Controlled Drug Dispensing 2 to 3 hours Earlier Each Day for UH Bristol


University Hospitals Bristol and Weston Foundation Trust had previously adopted the prescription tracking and ordering system Web Tracker. Following a General Pharmaceutical Council (GPhC) inspection in 2017 the trust concluded a solution for their controlled drug ordering was required. Recommendations from the GPhC included stepping away from a paper-based system to a system that allowed for reporting and offered the ability of authorisation for controlled drugs.

The comments from the GPhC prompted the trust to initiate research into a suitable alternative. Following contact with Promatica Digital, it was concluded that the Promatica Digital CD ordering system could be implemented within Web Tracker and allowed for a fitting change from a paper-based to a digital system.

The Challenge

Previously the trust used a ‘carbon copy book’. This book would record which controlled drugs needed ordering. Orders would be written down by hand and the book was handed over physically to the pharmacy department.

Using the carbon copy book proved to have a number of disadvantages:

  • The carbon copy book was a liability, as it could easily get lost.
  • The carbon copy book did not allow for tracking an order and meant nurses and pharmacists were required to call the right department/ward in order to discover whether deliveries had been successful.
  • The carbon copy book did not allow for easy reporting where data could be pulled from a system and analysed to further improve Patient Safety.
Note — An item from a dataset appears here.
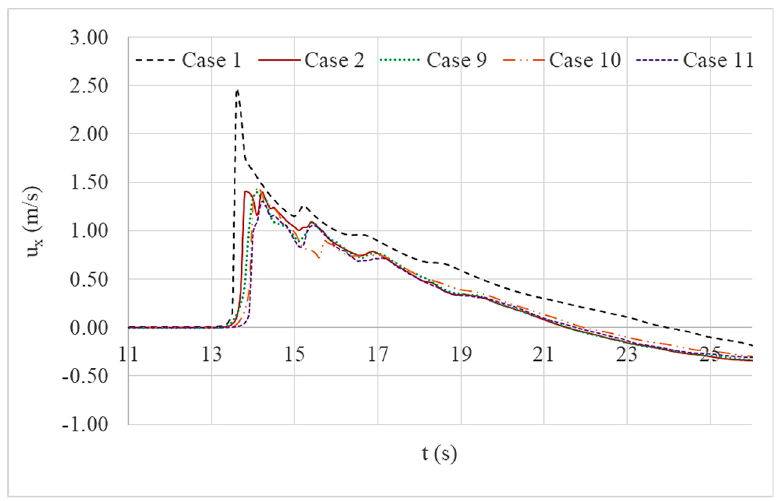
Figure 14. Comparison of current velocity (x-component) variations at location D.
Additionally, the proper authorisation method needed to be set up for booking in controlled medicine. This needed to be a viable solution that would not provide unnecessary additional work.

The Goal

To have an efficient, digital system that allowed for a safe, authorised process that would save the pharmacy staff time.
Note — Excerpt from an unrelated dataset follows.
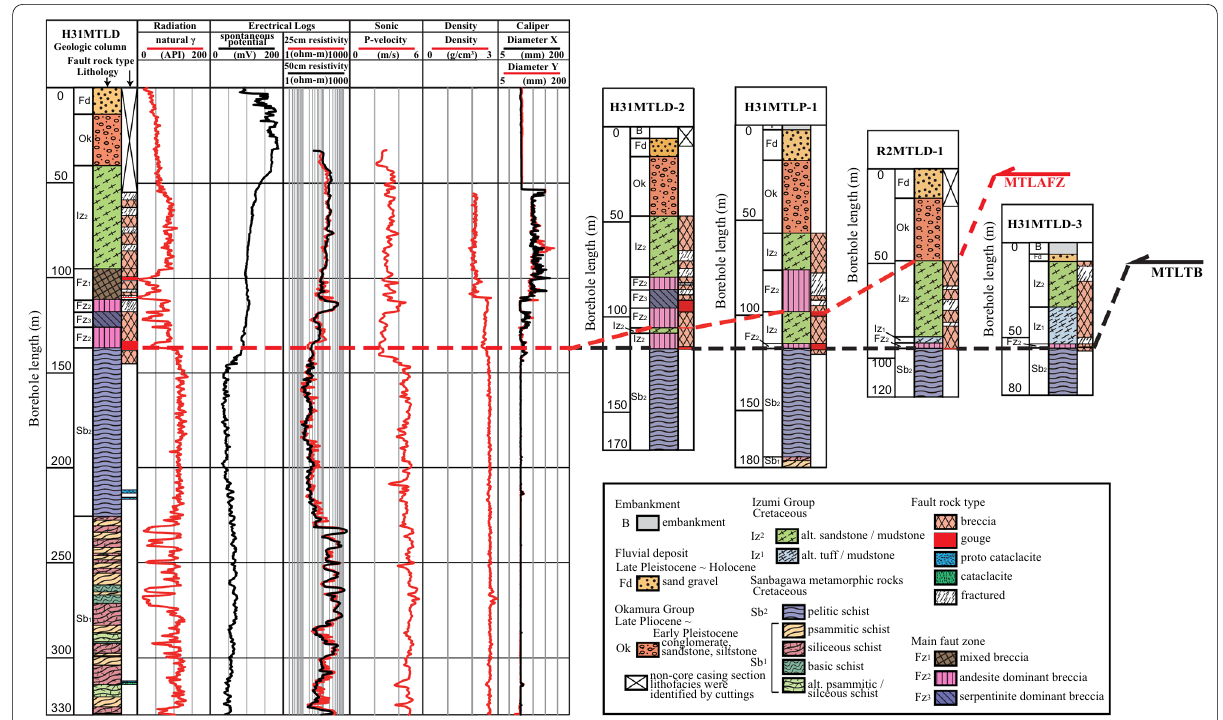
Fig. 3 Geological columns and composite well logging profiles. Diagrams showing the geological columns and composite well logging profiles of H31MTLD-1, and the geological columns of H31MTLD-2, H31MTLP-1, R2MTLD-1, and H31MTLD-3 at the Yuyaguchi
The Implementation Process

The implementation process consisted of different steps with four hospitals and three dispensing sites seeing the transition to the new system.

When the implementation process kicked off, the trust saw an immediate need for the solution across its COVID-19 wards. In April 2020 the trust rolled out the solution in these wards as well as the Bristol Royal Infirmary as a whole.

Late April 2020 the Cardiology department of the Bristol Heart Institute implemented CD Ordering. This was quickly followed up by the Institute’s Medicine Wards. Mid May 2020 the solution was rolled out at Bristol Children’s Hospital and St Mike’s Hospital, and June 2020 saw its adoption at Bristol Eye Hospital.

“In terms of the implementation process, it was pretty organic how things grew. We at first targeted wards for COVID-19, because that had immediate priority.”

– Finbarr Canney, Clinical Informatics Pharmacist

The final leg of implementation happened in August 2020, when the system was rolled out for high-risk medicine. This part of the implementation process proceeded smoothly as the pharmacy staff was using the system daily.

The Results for UH Bristol and Weston

CD tracking and ordering went from paper-based to digital. UH Bristol saw great improvements in time spent on ordering and dispensing controlled drugs. In comparison to the old paper-based system, Controlled Drugs are dispensed approximately 2 to 3 hours earlier each day.

“At UH Bristol we do Controlled Drug stock checks for each ward. This is done at night. Previously any shortages for medicines would be written in our carbon copy book. There usually would be towers of books waiting in dispensaries to be processed. The implementation of these shortages would usually happen late morning, early afternoon. With the implementation of Web Tracker we have seen a massive productivity change where those medicines are dispensed by 11am rather than being ordered by 11am. It is a big revelation.”

– Finbarr Canney, Clinical Informatics Pharmacist

Furthermore, to meet the brief of offering a security measure for controlled drugs, the solution requires authorisation for booked-in prescriptions by a registered health professional. The system automatically cross checks whether the person giving authorisation is registered via their professional registration number. This safety check meant the trust had installed the necessary GPhC requirements.